The Bronx is generally one of those 'Oh' neighborhoods. You say, 'I live in The Bronx' and people invariably go, 'Oh.' The most audacious even add, 'Is it safe?'.
Generally speaking, the answer is 'yes.'
The Bronx has evolved from the decadent, gang-reigned arson hell it used to be. While the 1970s and 1980s are still engraved in the borough's culture, it is now more famous for being the borough that 'rebuilt itself.'
Jonas Bronck spent only six years in New York, but his influence of the city will go on forever. As first European to settle in what is now The Bronx (back then it was but the south of Westchester County), this Swede was granted the privilege of naming a big river that ran through the northernmost of the area. Little by little, the city annexed the areas west (1874) and east (1895) of the Bronx River.
By 1898, when the borough system was established, northernmost borough was essentially defined by the presence of the Bronx River, so it only seemed logical to name it after him. Hence, it became The Bronx.
Never, ever forget to capitalize the T in it. It's part of its name.
A Forth Apache is how military calls wherever the authorities shelter from hostile enemy (generally native insurrectors, if the many John Ford movies are to be believed.) That name was very famously used in the past for the NYPD's 41st Precinct Station House at 1086 Simpson Street, in the South Bronx. Which gives us a pretty solid idea of how bad that area was. In fact, when Paul Newman starred in an 1981 movie about how futile the police's work was in that area, it was very descriptively called Fort Apache, The Bronx.

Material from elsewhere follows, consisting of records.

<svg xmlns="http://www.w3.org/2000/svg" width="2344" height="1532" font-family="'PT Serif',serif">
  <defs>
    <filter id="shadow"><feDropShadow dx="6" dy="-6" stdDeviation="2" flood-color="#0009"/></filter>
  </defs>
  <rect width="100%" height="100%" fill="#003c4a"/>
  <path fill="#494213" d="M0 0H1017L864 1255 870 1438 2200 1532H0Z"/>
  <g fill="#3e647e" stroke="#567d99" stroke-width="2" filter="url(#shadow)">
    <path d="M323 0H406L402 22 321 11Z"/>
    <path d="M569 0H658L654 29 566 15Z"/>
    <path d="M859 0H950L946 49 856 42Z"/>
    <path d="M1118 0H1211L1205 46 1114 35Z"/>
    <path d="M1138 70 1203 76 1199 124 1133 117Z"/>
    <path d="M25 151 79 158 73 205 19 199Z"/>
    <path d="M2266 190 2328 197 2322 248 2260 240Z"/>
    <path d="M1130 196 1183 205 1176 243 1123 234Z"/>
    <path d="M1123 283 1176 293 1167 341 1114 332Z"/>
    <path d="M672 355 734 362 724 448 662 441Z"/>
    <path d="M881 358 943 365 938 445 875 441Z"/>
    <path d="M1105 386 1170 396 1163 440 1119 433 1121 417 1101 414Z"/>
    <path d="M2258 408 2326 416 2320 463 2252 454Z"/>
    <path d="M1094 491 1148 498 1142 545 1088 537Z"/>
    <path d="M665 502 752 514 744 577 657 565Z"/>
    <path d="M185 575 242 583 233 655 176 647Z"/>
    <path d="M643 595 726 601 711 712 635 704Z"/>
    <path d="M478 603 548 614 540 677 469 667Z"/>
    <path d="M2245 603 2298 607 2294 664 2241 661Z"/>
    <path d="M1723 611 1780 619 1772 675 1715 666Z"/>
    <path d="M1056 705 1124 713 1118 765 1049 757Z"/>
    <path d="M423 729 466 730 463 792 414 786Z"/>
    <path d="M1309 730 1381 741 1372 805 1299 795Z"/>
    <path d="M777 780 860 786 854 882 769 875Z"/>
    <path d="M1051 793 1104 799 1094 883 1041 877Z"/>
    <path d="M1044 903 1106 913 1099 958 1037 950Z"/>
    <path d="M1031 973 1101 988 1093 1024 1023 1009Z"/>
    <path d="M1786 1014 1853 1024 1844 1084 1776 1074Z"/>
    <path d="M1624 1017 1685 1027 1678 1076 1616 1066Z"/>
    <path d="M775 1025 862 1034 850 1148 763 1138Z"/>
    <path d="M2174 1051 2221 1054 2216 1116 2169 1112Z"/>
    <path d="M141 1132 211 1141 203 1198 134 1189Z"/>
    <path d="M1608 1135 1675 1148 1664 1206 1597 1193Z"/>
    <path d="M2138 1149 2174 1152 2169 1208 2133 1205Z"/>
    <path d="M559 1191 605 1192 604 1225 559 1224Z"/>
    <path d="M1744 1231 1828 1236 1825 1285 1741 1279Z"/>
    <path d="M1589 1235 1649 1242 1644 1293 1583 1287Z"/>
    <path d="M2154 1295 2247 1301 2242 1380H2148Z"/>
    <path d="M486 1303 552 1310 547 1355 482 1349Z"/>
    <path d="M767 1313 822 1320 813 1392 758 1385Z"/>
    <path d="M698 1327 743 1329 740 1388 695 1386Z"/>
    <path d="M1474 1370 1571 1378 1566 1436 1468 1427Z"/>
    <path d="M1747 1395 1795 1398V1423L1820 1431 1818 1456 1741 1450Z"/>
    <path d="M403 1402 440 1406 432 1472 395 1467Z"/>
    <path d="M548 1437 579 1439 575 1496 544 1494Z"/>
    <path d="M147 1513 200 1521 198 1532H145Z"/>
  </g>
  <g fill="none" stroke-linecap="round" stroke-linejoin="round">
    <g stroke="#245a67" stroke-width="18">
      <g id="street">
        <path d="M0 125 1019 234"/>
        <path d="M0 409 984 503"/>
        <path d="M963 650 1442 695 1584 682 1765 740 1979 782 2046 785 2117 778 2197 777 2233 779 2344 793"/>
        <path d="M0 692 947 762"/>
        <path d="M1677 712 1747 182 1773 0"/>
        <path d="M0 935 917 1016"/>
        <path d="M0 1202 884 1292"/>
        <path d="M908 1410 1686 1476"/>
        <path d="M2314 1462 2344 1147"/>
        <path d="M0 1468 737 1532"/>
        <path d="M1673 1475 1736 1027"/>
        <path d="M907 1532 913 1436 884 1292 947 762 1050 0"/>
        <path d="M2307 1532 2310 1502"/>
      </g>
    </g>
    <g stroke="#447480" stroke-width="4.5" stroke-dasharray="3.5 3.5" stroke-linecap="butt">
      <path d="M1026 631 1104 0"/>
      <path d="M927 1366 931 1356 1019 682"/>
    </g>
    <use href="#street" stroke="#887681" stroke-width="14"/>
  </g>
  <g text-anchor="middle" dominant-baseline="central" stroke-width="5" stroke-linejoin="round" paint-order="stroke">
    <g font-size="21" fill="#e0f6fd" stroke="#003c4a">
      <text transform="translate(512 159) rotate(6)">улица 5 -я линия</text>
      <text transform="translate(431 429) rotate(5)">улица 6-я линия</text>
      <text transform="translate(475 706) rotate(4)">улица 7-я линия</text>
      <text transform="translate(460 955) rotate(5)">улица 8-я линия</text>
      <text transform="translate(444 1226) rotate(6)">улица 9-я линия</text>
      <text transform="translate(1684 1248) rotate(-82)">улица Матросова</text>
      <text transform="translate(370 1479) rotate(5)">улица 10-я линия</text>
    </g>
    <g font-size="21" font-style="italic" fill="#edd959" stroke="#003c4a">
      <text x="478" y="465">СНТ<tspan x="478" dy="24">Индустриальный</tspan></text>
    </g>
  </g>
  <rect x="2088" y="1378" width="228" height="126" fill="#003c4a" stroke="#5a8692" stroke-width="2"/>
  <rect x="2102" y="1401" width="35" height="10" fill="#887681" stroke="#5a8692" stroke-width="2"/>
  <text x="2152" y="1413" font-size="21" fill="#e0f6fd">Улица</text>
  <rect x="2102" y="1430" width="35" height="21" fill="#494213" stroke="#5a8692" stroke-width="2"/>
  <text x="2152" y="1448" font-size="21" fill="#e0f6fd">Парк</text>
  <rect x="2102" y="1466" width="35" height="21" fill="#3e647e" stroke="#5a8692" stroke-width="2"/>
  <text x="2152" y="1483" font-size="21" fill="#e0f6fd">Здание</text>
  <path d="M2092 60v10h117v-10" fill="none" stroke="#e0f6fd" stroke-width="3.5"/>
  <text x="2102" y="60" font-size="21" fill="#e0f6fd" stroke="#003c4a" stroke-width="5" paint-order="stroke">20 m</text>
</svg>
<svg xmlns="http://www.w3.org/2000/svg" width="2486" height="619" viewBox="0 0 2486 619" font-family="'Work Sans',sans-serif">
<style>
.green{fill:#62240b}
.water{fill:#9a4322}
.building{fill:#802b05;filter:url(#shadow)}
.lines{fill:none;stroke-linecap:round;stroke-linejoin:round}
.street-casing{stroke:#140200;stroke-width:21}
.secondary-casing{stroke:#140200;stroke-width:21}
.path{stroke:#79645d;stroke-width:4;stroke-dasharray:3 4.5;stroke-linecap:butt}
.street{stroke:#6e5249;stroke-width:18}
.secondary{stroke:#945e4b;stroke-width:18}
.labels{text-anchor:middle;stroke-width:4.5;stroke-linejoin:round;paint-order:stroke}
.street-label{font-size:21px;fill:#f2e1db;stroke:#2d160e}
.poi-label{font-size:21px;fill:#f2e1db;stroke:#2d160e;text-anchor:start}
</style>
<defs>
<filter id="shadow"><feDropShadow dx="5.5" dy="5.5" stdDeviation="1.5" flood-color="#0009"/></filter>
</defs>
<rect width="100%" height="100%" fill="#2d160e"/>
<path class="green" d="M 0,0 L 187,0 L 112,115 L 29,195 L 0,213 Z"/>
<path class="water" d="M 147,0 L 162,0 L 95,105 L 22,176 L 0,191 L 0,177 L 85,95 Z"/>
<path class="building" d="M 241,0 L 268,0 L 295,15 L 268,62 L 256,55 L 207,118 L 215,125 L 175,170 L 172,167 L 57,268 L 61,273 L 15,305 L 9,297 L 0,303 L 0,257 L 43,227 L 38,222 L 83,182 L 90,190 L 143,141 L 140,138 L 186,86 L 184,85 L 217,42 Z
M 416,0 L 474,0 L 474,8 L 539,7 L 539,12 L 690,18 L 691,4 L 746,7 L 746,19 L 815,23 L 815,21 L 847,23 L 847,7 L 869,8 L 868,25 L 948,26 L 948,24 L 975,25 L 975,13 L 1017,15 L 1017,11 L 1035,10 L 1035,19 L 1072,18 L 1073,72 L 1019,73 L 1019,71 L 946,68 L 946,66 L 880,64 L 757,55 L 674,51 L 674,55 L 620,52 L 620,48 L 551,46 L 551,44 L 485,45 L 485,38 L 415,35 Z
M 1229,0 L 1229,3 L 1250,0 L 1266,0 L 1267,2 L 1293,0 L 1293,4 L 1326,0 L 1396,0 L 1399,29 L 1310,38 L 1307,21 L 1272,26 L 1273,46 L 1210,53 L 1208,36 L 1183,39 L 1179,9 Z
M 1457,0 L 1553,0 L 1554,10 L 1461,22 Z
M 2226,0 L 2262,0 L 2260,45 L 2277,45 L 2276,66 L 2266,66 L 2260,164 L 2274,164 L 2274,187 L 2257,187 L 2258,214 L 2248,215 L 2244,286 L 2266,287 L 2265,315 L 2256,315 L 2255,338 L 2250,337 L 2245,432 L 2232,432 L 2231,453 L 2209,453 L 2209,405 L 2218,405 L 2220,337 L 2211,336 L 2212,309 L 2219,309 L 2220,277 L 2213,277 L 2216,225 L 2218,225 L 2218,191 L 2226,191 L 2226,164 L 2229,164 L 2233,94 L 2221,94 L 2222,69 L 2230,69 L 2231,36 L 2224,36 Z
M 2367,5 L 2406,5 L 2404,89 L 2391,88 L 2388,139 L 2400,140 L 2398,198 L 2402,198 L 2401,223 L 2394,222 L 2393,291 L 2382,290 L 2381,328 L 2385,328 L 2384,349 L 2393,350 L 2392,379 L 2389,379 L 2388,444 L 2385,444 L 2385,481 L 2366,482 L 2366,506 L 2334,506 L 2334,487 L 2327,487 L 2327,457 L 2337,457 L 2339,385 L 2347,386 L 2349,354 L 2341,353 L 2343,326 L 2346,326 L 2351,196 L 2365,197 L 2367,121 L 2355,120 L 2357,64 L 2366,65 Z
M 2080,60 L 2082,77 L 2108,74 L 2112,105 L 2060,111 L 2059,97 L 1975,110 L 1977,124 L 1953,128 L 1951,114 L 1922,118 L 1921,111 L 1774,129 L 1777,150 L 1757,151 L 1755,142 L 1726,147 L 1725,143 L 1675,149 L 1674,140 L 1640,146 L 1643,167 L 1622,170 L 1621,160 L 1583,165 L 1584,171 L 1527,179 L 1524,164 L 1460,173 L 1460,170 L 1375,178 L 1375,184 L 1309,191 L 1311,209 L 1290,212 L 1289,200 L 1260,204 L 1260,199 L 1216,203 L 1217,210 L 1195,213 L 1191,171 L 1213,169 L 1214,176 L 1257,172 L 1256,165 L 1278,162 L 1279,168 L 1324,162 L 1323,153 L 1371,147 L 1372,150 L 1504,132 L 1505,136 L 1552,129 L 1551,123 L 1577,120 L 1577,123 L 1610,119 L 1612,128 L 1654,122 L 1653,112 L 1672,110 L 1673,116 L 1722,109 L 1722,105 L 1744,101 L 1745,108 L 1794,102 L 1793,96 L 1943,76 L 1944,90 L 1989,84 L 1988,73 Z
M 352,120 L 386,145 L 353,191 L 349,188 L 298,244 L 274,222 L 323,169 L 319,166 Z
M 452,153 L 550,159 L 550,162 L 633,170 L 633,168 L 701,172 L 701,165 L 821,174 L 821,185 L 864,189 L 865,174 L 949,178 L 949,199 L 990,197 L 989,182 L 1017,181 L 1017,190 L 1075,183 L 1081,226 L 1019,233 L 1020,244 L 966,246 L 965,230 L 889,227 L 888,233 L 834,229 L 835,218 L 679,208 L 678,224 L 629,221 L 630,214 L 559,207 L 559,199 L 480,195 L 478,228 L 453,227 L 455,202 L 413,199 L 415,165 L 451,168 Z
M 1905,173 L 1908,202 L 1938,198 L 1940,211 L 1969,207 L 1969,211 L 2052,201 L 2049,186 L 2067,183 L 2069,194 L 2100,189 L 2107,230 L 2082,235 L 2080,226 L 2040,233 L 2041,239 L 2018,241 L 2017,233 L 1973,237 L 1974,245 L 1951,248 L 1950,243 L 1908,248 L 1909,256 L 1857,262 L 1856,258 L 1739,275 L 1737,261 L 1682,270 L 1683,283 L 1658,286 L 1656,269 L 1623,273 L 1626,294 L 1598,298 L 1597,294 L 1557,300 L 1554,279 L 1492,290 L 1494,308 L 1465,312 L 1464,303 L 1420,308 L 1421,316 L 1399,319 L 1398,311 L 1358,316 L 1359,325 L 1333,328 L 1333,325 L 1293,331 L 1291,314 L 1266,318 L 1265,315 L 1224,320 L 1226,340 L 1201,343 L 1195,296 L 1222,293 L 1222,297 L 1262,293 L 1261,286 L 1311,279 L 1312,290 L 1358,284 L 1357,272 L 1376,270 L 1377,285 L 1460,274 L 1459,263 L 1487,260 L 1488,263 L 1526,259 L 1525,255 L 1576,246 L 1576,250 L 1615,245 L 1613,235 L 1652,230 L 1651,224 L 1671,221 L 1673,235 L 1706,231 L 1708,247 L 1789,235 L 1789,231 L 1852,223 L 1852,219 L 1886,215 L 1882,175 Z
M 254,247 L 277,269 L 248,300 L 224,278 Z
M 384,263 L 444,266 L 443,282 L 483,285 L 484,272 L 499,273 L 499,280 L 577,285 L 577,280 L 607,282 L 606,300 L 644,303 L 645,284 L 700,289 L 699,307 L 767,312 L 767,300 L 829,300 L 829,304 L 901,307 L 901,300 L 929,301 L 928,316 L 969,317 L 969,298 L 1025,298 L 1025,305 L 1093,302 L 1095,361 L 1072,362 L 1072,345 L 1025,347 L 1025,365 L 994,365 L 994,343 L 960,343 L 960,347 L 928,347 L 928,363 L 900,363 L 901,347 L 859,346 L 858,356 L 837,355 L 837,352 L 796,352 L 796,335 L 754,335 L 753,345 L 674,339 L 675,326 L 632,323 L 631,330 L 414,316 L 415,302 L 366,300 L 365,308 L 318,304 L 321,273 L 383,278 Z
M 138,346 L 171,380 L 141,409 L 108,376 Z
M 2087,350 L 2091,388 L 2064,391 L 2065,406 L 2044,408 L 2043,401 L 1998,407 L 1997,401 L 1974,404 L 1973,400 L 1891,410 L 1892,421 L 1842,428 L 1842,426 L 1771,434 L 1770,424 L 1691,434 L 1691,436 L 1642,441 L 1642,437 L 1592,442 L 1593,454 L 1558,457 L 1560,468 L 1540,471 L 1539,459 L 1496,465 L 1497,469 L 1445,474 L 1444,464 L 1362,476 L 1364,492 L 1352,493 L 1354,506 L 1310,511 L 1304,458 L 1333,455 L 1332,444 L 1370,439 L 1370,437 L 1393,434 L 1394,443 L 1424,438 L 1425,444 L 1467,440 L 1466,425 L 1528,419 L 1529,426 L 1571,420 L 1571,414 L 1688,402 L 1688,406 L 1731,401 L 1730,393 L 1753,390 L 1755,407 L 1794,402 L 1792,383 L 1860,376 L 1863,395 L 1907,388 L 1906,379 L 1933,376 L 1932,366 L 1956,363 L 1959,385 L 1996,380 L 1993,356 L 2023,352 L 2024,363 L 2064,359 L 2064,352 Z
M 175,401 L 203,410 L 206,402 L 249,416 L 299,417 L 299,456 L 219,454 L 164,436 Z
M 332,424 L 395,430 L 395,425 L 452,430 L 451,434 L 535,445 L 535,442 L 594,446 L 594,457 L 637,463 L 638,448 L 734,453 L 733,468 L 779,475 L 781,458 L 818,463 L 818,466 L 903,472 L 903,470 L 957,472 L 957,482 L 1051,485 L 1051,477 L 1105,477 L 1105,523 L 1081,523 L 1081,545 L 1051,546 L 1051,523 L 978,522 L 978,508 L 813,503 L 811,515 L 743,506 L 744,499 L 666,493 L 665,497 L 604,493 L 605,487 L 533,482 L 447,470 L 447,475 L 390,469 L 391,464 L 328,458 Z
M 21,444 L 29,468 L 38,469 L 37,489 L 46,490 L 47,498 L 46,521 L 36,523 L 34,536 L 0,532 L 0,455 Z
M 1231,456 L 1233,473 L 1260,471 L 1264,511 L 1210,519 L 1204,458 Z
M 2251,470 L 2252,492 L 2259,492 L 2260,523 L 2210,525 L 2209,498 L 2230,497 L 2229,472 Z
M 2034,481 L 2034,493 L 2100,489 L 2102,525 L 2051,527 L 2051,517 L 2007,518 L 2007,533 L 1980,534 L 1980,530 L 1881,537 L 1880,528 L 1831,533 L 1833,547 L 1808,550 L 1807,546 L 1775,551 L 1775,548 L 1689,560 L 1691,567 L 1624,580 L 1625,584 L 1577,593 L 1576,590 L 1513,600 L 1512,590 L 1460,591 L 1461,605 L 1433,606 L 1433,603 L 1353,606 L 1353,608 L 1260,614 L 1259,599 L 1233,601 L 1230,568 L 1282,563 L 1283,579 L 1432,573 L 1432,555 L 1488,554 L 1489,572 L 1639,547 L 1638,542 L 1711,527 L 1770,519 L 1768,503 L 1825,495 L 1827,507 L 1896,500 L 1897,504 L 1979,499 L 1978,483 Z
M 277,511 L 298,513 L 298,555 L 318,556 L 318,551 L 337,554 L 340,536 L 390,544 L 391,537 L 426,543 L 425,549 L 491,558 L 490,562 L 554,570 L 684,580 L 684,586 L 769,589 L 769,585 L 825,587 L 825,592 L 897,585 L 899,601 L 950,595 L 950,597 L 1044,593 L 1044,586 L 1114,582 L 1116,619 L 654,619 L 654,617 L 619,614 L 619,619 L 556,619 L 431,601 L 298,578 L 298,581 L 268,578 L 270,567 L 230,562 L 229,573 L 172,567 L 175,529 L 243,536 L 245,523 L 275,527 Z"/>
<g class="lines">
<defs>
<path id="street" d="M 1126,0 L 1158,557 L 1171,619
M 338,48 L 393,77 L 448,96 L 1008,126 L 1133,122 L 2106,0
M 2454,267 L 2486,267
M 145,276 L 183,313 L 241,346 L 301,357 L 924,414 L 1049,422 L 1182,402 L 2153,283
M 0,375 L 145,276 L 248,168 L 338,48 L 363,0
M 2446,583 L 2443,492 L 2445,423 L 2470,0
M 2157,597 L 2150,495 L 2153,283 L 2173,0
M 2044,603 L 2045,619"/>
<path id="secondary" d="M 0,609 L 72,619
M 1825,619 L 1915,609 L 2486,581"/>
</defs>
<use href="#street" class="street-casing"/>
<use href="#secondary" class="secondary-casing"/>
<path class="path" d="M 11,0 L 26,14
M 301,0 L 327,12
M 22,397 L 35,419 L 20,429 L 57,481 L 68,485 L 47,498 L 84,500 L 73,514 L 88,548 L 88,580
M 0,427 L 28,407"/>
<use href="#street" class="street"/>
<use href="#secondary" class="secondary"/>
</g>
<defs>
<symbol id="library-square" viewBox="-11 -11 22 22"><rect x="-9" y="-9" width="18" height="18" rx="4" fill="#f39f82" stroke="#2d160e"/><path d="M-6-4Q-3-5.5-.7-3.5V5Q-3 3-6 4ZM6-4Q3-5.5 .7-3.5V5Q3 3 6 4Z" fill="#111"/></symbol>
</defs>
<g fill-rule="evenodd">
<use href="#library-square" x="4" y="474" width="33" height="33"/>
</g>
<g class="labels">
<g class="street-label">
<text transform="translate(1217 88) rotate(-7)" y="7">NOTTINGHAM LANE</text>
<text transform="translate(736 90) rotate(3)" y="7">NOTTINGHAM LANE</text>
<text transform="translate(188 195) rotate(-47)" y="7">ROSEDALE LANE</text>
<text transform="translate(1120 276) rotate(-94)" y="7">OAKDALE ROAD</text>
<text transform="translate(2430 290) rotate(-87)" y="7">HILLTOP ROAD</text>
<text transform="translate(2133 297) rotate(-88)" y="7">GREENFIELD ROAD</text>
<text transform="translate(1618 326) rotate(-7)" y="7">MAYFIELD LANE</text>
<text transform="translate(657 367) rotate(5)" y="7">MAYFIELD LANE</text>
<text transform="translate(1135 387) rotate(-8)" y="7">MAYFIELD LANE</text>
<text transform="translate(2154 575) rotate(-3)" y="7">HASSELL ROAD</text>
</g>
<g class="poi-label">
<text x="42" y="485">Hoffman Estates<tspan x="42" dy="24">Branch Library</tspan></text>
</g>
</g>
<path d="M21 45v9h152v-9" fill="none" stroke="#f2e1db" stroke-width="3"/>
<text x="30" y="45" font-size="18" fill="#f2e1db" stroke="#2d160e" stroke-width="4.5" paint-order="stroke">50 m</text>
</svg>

But what is more illustrative than the title, is the lawsuit that accompanied the movie's release. Tom Walker must have been very eager to see it, seeing as it coped with the same subject as a novel he had published and it had the exact same title. He sued the film's writer for copyright infringement.
In his own words, 'both the book and the film begin with the murder of a black and a white policeman with a handgun at close range; both depict cockfights, drunks, stripped cars, prostitutes and rats; both show disgruntled, demoralized police officers and unsuccessful foot chases of fleeing criminals'.
The Court of Appeals could not agree with him -- they thought there were only so many ways an indisputable reality could be portrayed. The suit went on to gain notoriety for introducing the concept of scènes à faire to jurisprudence -- the concept of 'scenes that have to be done' to bring a work of art to fruition. If both Fort Apaches aimed to realistically portray The Bronx, those were the scenes they had to include.
Walker lost the case. The South Bronx was that bad. (Although, actually, by the time the film was made, the precinct had actually earned a second nickname, 'Little House on the Prairie,' because two-thirds of the 93,900 people who lived within its boundaries in 1970 had fled.)
In fact, the movie movie consolidated The Bronx as the most dangerous place in America. That's a stretch -- the neighborhood is not that bad -- but if attention is advised in New York, in The Bronx it is compulsory. At least in the South Bronx. The iniquitous, the infamous South Bronx. The neighborhood of the basketball courts, the dealers, the louts, the thugs with elephantiasic biceps, where the attitude lies somewhere between swagger and resignation.
Now, violence is no longer The Bronx's main problem. It does have other problems, though. The six daily meals. The Venezuelan soap opera marathons. The general sense of apathy one inevitably feels as he sets foot on certain neighborhoods of the borough. Social workers complain that The Bronx's youth sit down, watch TV and eat.
Those who put up a fight against their environment and do good, leave. An irreproachable decision, granted. But also one that makes the population come and go all the time, seeking either accommodation or employment. It also leaves the neighborhood bereft of role models.
That's why it's still full of scènes à faire.
It is not easy to leave the South Bronx, though. Mainly because there's no telling where it begins and where it ends. 155 Street offers a guarantee -- it is the line where the pure South Bronx ends and things change a little bit.
The scenery becomes the land of the Bronx Zoo, the New York Botanical Gardens, the New York Yankees, a river called Bronx and about a million and a half people. It also has the next best thing after the now disappeared Little Italy -- Arthur Avenue, which crosses with Belmont. It is a place where people still say hello to each other, where good food is easy to find and it also has the Arthur Avenue Italian Market and the intriguing Ferrade Festival.
The only thing this Bronx shares with the South Bronx is its aspect. Skyscrapers and hope are two parts of the same equation. You remove Manhattan's skyscrapers, its towers, its bridges and what you get is the saddest urban landscape in the world.
The Bronx has no skyscrapers. It does have the heart of many upon many active neighbors, struggling to make their borough a better place. In a way, they have succeeded. The Bronx may not be paradise yet, but it is the very symbol of successful struggle.
As its neighbors put it, 'It's the neighborhood that rebuilt itself'.
Beyond The Bronx, following Broadway in parallel to Broadway, the scene changes. Westchester County starts. With it, a fluvial world of forests, delicate villages, expensive houses, and English-green sights.